==== Data supplied ====

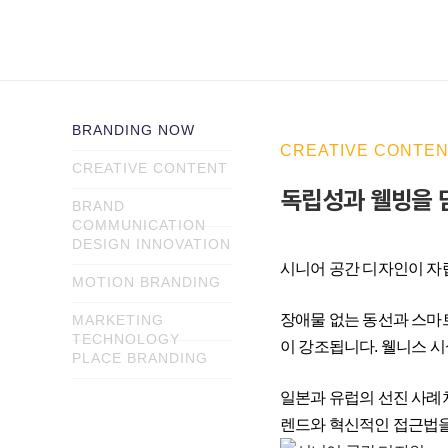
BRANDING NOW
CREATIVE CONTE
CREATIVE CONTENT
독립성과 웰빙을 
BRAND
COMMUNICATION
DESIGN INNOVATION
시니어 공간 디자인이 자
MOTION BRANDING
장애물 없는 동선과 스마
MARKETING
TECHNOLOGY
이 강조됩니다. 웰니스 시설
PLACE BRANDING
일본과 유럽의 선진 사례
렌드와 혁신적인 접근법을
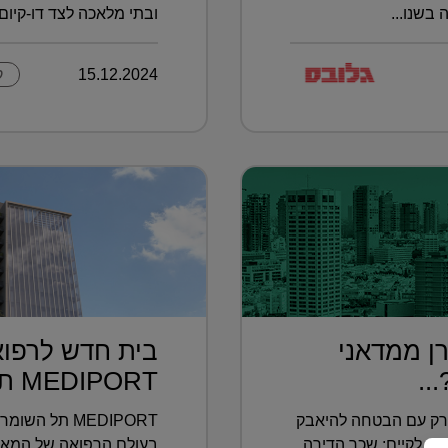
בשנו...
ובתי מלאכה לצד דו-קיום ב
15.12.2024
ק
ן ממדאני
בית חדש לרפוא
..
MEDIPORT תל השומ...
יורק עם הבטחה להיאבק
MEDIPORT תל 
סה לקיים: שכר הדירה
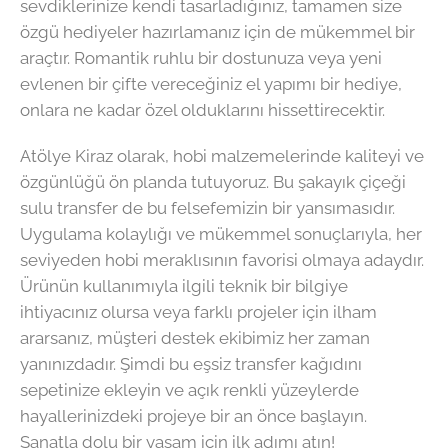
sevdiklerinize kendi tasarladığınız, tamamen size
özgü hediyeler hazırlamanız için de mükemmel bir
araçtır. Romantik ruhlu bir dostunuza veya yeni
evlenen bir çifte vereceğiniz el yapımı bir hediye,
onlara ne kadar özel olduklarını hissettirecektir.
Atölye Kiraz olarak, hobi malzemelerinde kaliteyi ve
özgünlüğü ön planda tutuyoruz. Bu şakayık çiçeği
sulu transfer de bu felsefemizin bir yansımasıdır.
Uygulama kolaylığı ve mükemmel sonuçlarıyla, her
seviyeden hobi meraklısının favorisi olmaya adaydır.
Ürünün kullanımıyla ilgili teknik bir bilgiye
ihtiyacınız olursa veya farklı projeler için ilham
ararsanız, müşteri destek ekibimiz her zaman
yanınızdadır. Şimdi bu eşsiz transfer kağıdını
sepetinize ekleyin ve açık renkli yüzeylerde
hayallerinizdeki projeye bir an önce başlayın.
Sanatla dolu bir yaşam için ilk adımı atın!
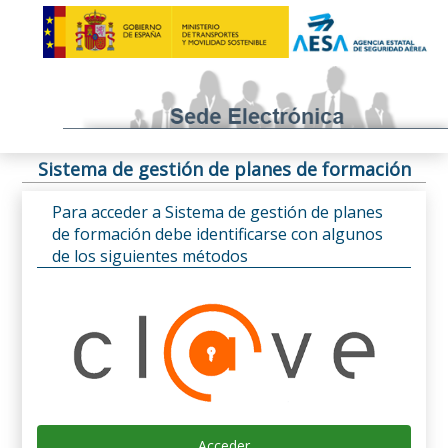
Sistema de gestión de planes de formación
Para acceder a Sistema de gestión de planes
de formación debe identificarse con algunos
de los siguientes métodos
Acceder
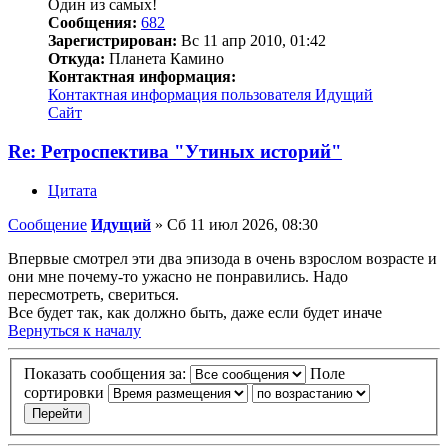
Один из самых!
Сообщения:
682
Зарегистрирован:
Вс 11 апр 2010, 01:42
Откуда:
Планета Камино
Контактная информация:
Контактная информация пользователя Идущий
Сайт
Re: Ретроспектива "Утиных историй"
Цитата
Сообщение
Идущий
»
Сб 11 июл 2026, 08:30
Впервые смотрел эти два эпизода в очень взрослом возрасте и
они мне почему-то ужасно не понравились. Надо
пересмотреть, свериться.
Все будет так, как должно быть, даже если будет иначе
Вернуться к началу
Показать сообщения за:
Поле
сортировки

====
==== Data supplied ====

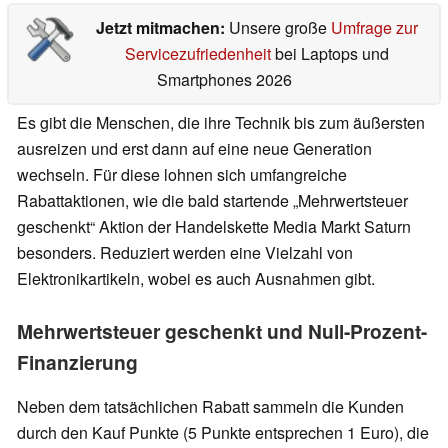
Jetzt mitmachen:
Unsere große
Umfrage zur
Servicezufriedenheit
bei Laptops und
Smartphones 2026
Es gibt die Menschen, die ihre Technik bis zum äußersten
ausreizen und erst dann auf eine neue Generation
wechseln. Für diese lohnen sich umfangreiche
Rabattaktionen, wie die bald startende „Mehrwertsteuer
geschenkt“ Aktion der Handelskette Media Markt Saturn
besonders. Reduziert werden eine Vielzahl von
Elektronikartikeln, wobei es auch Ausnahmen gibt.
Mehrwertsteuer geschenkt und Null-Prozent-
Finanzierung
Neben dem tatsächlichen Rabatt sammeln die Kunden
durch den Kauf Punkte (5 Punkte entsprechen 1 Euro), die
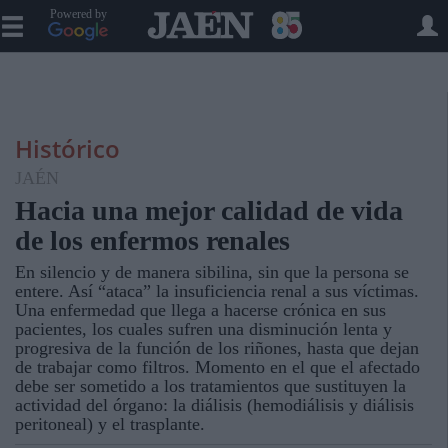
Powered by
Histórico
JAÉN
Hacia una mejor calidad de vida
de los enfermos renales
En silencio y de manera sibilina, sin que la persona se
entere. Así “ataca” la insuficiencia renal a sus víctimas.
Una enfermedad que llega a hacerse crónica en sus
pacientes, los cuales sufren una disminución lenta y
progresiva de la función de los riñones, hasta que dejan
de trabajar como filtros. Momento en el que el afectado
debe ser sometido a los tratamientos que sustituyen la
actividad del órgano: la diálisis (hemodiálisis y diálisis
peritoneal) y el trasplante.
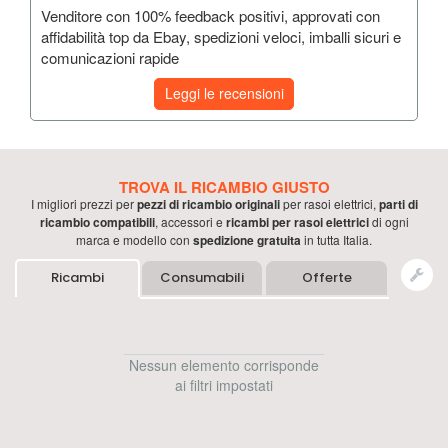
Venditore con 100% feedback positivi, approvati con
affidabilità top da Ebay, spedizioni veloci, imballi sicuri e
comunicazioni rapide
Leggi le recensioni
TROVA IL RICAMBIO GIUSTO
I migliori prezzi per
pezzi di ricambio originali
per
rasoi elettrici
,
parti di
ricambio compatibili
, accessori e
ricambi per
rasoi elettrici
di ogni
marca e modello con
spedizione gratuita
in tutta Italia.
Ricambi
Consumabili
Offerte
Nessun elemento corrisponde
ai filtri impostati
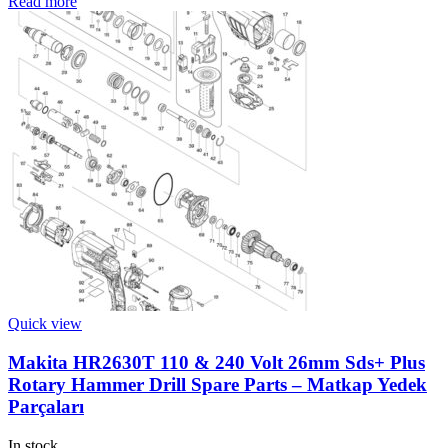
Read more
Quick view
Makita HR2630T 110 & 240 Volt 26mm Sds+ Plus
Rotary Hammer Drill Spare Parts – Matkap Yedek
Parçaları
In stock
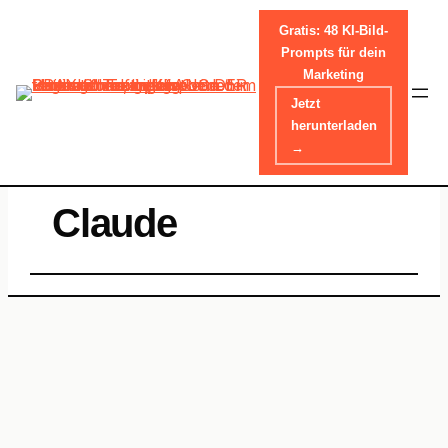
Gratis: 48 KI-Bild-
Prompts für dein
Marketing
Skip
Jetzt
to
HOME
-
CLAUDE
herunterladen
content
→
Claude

====

In the data above, which lines include "gestión"? Return those lines.

* Exercise result *
Sistema de gestión de planes de formación
Para acceder a Sistema de gestión de planes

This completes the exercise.